The history of DR-DOS

I’ve always found the world of DOS versions and variants to be confusing, since most of it took place when I was very young (I’m from 1984) so I wasn’t paying much attention to computing quite yet, other than playing DOS games. One of the variants of DOS I never quite understood where it was from until much, much later, was DR-DOS. To this day, I pronounce this as “Doctor DOS”.

If you’re also a little unclear on what, exactly, DR-DOS was, Bradford Morgan White has an excellent article detailing the origins and history of DR-DOS, making it very easy to get up to speed and expand your knowledge on DOS, which is surely a very marketable skill in the days of Electron and Electron for Developers.
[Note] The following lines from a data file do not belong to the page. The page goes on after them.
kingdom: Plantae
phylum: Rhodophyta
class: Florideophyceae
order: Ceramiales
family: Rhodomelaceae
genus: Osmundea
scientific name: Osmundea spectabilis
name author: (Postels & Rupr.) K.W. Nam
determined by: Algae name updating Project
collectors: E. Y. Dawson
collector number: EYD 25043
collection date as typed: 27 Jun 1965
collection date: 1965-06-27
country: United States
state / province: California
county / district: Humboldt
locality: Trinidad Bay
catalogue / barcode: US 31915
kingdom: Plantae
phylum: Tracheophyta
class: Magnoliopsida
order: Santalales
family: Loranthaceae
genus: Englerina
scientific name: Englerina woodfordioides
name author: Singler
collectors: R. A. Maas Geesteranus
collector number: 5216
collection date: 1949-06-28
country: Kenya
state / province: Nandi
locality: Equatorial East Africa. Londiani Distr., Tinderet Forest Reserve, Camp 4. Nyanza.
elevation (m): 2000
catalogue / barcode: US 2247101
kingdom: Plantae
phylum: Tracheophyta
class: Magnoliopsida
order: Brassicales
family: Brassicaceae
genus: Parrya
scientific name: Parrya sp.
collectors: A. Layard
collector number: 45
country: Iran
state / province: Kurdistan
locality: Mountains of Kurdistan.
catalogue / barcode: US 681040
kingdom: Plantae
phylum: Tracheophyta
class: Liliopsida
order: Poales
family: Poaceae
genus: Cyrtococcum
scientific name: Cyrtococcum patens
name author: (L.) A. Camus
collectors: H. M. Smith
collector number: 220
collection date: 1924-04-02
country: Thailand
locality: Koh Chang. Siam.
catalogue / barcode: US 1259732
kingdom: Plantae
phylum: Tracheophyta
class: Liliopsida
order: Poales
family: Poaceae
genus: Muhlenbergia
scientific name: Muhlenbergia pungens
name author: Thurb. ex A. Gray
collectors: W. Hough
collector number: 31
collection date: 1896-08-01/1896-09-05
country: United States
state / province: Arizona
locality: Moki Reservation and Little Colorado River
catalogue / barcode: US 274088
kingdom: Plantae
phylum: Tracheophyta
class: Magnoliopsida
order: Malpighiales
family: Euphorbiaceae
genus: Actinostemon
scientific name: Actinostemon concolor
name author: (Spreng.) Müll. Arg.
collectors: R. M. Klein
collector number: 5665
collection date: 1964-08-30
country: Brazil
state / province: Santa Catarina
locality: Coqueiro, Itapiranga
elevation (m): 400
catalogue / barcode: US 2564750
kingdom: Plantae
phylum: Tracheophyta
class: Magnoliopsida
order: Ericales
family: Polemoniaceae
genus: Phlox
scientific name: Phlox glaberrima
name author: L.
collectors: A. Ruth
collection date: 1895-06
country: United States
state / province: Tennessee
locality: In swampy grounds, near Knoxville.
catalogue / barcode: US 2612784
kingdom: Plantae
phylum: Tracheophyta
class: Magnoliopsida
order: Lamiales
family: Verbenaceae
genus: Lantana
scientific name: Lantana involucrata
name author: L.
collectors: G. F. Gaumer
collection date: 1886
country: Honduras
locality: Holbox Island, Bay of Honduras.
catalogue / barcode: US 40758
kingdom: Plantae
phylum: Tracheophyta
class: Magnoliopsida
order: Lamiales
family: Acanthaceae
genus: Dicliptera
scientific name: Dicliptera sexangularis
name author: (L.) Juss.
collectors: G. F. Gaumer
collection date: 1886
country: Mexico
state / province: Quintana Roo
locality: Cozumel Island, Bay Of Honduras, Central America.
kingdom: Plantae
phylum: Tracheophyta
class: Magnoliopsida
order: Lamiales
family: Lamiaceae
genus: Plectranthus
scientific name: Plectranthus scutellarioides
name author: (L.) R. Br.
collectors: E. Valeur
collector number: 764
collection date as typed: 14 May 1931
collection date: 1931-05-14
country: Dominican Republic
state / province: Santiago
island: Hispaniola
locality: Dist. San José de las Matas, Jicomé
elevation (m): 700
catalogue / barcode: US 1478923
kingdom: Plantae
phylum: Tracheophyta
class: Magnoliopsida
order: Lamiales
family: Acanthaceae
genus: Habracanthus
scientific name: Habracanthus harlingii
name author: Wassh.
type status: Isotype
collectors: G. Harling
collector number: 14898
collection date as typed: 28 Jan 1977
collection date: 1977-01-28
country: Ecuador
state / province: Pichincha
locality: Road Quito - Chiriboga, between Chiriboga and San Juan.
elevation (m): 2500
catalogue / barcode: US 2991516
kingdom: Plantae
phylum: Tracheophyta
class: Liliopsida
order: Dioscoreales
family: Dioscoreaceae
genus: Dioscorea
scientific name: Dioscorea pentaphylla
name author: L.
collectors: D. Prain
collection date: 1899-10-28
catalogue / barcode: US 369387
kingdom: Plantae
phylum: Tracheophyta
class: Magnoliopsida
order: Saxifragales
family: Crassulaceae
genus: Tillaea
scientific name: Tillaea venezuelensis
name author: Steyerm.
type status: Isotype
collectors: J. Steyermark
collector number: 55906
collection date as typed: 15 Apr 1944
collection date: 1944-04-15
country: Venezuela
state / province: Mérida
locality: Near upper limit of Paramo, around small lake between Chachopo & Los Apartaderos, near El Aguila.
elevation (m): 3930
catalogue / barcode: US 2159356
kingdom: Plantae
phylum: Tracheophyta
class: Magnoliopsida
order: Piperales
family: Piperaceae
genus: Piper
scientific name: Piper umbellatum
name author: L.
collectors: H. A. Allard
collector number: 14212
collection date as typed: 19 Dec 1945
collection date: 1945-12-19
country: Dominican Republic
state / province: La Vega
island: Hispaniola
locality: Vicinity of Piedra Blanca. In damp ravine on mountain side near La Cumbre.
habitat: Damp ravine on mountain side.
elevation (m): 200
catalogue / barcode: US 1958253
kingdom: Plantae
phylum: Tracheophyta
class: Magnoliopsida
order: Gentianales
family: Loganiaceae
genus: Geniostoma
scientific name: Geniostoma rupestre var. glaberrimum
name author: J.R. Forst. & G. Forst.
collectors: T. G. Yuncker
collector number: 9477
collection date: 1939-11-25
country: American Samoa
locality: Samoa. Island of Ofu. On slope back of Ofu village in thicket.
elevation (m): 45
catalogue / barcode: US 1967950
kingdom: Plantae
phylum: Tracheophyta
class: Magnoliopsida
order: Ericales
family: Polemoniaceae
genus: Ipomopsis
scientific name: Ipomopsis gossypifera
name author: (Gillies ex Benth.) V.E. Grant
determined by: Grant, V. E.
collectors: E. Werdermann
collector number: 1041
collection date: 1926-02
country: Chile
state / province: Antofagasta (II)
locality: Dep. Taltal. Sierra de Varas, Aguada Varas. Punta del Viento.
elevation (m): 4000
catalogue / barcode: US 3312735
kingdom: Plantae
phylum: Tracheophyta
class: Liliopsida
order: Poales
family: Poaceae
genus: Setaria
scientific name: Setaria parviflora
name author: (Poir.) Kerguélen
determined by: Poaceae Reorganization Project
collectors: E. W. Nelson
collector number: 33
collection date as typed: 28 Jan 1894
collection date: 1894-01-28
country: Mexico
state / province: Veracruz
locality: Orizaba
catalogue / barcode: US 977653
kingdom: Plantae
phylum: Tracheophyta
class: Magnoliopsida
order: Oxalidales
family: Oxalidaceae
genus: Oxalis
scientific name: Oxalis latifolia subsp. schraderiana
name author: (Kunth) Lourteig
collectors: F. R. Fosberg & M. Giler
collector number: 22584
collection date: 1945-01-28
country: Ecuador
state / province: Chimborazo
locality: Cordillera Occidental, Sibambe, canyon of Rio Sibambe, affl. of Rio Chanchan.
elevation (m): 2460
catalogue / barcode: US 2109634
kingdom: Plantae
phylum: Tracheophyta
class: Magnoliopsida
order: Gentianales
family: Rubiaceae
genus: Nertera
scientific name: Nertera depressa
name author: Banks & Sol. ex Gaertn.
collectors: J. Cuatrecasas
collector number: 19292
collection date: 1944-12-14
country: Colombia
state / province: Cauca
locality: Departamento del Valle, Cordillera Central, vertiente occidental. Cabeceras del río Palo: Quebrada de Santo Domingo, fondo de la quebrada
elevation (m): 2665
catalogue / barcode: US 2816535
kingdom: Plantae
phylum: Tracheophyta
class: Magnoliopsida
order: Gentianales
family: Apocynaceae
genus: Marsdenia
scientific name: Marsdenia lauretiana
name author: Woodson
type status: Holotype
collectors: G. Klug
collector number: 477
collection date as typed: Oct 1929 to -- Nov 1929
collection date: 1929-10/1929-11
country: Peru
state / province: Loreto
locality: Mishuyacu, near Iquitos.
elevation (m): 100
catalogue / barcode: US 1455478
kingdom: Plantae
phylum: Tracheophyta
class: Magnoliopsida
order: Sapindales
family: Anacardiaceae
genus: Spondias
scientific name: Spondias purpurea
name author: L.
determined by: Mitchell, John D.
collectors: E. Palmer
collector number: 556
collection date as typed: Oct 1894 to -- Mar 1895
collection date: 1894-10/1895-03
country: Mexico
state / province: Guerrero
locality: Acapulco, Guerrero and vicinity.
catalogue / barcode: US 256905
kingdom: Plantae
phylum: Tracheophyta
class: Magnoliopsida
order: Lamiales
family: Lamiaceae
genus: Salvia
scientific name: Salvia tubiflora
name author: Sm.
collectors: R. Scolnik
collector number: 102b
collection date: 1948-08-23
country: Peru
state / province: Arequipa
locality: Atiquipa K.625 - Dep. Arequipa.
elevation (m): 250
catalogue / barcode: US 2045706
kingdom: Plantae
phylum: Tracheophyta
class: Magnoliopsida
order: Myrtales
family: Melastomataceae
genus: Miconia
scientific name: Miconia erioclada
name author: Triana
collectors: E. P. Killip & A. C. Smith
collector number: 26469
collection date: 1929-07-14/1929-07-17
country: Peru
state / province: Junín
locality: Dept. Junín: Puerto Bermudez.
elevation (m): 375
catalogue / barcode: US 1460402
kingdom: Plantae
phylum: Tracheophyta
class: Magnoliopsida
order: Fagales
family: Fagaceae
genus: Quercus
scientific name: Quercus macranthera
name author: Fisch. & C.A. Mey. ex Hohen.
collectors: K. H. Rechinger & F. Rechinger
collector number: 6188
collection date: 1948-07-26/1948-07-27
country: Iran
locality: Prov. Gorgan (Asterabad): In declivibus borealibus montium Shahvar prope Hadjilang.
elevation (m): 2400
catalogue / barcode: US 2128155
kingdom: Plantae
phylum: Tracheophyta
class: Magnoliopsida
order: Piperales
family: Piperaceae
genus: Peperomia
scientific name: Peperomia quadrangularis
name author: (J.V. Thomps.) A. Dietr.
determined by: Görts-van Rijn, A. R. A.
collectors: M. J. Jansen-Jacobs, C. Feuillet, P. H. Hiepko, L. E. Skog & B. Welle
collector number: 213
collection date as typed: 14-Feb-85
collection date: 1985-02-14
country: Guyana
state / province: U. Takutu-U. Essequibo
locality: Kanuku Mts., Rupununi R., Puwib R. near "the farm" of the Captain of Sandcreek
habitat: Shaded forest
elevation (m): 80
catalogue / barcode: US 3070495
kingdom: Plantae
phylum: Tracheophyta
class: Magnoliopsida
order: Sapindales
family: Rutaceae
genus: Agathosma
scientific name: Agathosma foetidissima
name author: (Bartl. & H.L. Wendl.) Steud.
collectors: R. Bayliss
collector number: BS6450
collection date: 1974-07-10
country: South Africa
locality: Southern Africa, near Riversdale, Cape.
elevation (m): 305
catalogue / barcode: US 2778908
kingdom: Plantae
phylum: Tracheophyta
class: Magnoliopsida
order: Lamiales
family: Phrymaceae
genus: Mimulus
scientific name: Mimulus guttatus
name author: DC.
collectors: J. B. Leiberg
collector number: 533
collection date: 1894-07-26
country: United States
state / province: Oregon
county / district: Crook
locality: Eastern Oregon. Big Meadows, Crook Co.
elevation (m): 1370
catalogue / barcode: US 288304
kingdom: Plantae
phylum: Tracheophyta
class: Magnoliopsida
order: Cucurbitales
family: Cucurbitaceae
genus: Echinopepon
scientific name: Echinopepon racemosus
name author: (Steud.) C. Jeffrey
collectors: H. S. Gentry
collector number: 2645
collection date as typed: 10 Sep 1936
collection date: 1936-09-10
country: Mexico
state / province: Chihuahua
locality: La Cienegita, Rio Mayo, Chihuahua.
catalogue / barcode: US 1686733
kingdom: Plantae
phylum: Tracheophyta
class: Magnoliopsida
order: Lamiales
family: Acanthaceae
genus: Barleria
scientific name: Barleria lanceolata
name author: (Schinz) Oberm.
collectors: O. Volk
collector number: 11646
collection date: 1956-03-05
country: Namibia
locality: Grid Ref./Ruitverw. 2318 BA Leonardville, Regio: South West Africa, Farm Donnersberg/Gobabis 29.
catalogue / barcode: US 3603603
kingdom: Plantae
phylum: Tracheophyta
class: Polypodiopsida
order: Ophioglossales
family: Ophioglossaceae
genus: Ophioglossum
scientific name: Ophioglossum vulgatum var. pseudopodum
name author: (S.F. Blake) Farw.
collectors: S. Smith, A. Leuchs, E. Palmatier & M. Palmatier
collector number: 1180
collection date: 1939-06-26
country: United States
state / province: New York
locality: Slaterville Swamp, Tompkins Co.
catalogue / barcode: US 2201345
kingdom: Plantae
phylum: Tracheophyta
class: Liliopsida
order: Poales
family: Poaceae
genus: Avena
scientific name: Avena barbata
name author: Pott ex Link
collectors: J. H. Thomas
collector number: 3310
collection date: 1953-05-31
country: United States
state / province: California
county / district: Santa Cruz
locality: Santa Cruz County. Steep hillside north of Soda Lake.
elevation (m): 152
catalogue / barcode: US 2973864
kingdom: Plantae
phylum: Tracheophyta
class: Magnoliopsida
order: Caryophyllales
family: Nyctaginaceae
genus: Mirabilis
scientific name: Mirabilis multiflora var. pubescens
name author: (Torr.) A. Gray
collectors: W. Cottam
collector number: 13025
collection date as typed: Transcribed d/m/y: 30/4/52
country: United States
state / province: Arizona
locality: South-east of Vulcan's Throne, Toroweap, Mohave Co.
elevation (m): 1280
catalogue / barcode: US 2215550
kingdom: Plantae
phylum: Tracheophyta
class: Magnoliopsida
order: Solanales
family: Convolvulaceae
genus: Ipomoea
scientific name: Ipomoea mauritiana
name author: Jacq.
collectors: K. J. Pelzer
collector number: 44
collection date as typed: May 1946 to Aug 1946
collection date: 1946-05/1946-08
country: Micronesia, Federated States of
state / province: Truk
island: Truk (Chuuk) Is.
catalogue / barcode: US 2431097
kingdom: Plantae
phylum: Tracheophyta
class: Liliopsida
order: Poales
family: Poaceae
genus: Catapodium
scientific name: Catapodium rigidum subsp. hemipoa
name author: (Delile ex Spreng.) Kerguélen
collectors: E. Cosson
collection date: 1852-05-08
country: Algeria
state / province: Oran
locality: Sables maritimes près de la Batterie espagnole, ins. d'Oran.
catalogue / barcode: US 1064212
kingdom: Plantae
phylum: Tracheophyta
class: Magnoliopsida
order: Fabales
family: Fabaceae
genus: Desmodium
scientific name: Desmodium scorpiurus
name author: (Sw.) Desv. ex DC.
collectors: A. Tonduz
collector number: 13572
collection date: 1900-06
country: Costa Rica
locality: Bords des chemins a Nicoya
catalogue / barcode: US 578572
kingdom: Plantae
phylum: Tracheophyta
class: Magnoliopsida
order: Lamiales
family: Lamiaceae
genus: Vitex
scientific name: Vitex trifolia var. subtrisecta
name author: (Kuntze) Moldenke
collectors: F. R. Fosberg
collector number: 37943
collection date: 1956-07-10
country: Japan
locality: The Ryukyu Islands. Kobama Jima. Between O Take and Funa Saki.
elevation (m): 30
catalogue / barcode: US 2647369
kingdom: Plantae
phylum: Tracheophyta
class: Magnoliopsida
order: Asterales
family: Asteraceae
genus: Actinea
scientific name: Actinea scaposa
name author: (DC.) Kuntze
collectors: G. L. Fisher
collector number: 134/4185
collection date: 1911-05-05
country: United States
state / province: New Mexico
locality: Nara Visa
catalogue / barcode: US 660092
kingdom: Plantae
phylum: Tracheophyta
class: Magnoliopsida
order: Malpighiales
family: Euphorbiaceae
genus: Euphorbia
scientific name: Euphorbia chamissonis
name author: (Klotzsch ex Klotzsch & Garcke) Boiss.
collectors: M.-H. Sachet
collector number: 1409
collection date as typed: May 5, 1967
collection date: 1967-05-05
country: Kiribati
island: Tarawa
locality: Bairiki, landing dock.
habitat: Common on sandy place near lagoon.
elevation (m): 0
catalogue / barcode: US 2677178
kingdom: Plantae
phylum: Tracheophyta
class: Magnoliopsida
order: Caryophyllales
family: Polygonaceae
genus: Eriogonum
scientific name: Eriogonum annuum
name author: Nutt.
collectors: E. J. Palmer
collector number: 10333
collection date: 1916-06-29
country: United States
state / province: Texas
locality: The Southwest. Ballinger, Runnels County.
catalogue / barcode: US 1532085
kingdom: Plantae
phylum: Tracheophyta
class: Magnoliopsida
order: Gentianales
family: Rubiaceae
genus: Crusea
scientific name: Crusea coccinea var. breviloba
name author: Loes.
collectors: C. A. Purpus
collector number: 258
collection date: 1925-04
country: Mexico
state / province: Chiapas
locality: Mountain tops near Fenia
DR DOS was a great product. It was superior to other DOS versions in many ways, and it is certainly possible that it could have been more successful were it not for Microsoft Windows having been so wildly successful. Starting with Windows 95, the majority of computer users simply didn’t much care about which DOS loaded Windows so long as it worked. There’s quite a bit of lore regarding legal battles and copyrights surrounding CP/M and DOS involving Microsoft and Digital Research. This has been covered in previous articles to some extent, but I am not really certain how much would have changed had Microsoft and Digital Research got on. Gates and Kildall had been quite friendly at one point, and we know that the two mutually chose not to work together due to differences in business practices and beliefs. Kildall chose to be quite a bit more friendly and less competitive while Gates very much chose to be competitive and at times a bit ruthless. Additionally, Kildall sold DRI rather than continue the fight, and DRI had never really attempted to combine DR DOS with GEM as a cohesive product to fight Windows before Windows became the ultimate ruler of the OS market following Windows 3.1’s release. Still, it was an absolutely brilliant product and part of me will always feel that it ought to have won.

↫ Bradford Morgan White

I can definitely imagine an alternative timeline in which Digital Research managed to combine DR-DOS with GEM in a more attractive way, stealing Microsoft’s thunder before Gates’ balls got rolling properly with Windows 3.x. It’s one of the many, many what-ifs in this sector, but not one you often hear or read about.